Working on an exercise from Shorack's Probability for Statisticians, Ex 4.6 (Wellner):
Suppose $T \simeq$ Binomial$(n,p)$. Then use the inequality $\mu(|X| \ge \lambda) \le \frac{\textrm{E}g(X)}{g(\lambda)} \quad \textrm{for all } \lambda > 0$ with $g(x) = e^{rx}$ and $r >0$, to show that $ P(\frac{T}{n} \ge p\epsilon) \le e^{-np\cdot h(\epsilon)}$ where $h(\epsilon) \equiv \epsilon(\log(\epsilon)-1)+1)$.

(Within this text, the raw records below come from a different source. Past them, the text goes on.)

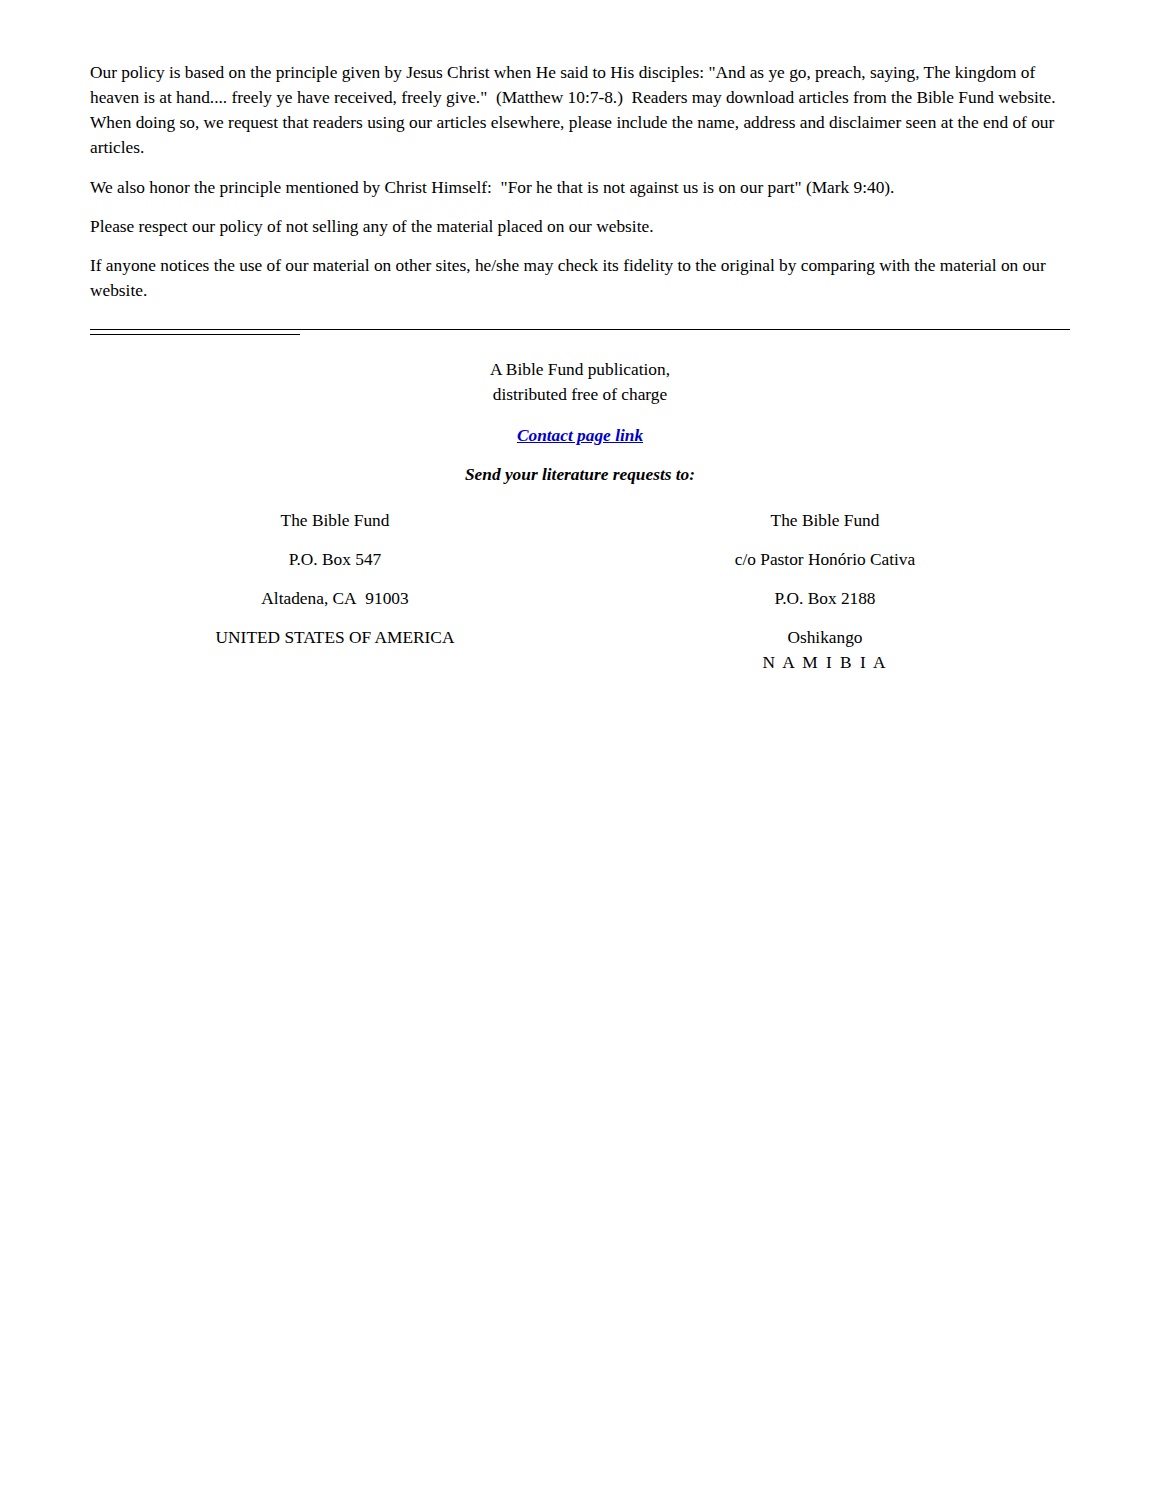Our policy is based on the principle given by Jesus Christ when He said to His disciples: "And as ye go, preach, saying, The kingdom of heaven is at hand.... freely ye have received, freely give." (Matthew 10:7-8.) Readers may download articles from the Bible Fund website. When doing so, we request that readers using our articles elsewhere, please include the name, address and disclaimer seen at the end of our articles.
We also honor the principle mentioned by Christ Himself: "For he that is not against us is on our part" (Mark 9:40).
Please respect our policy of not selling any of the material placed on our website.
If anyone notices the use of our material on other sites, he/she may check its fidelity to the original by comparing with the material on our website.
A Bible Fund publication,
distributed free of charge
Contact page link
Send your literature requests to:
| The Bible Fund | The Bible Fund |
| P.O. Box 547 | c/o Pastor Honório Cativa |
| Altadena, CA 91003 | P.O. Box 2188 |
| UNITED STATES OF AMERICA | Oshikango N A M I B I A |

Using binomial theorem, I can show that $\textrm{E}g(T) = \sum_{t=0}^n e^{rt} {{n}\choose{t}} p^t (1-p)^{n-t} = (e^rp + 1-p)^n. $ Using $\lambda = np\epsilon$, I therefore have: $P(T\ge np\epsilon) \le \exp(n\log(e^rp+1-p) - np\epsilon)$ and only need to prove that $n\log(e^rp+1-p) - np\epsilon \le -np (\epsilon(\log(\epsilon) -1) +1)$
However, I've written code in R to verify this inequality with actual values for $r$, $p$, and $\epsilon$ but it's not always true.
Can anybody give me tips or perhaps an alternative way to do this?